Soalnya, Mayor Wawan jelas merupakan salah satu tokoh kunci untuk menangkap Suwondo. Sangat boleh jadi dia adalah satu dari sedikit orang yang tahu di mana kakak iparnya itu kini berada. Hal itu telah ditunjukkannya ketika mengantarkan surat pernyataan dari Suwondo perihal kesanggupannya mengembalikan dana, pada 24 Mei kemarin. Menurut seorang staf Bulog yang dekat dengan Sapuan, surat itu didraf oleh pihak Yanatera. Draf itu lalu diambil Wawan, diberikannya ke Suwondo di suatu tempat untuk diteken, lalu diantarnya kembali ke kantor Bulog.

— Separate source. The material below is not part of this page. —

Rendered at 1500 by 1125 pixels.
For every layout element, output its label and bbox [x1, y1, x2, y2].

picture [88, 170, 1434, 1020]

Lalu, kenapa Suwondo belum juga bisa ditangkap aparat? Kenapa polisi, melalui Panglima TNI, misalnya, tidak memerintahkan Mayor Wawan untuk menunjukkan lubang persembunyian Suwondo? Atau, jangan-jangan buronan nomor satu itu memang tengah rapat-rapat disembunyikan.
Sederet pertanyaan itu dijawab Sapuan. "Untuk apa kaujebloskan aku di balik teralis besi. Supaya Suwondo sembunyi sehingga bersih dari aroma kolusi," begitu petikan puisi berjudul "Gus Dur, Gus Dur", yang ditulis Sapuan di selnya. Puisi bernada sindiran itu dibacakan usai ia bersaksi di hadapan Dewan Perwakilan Rakyat, Jumat kemarin.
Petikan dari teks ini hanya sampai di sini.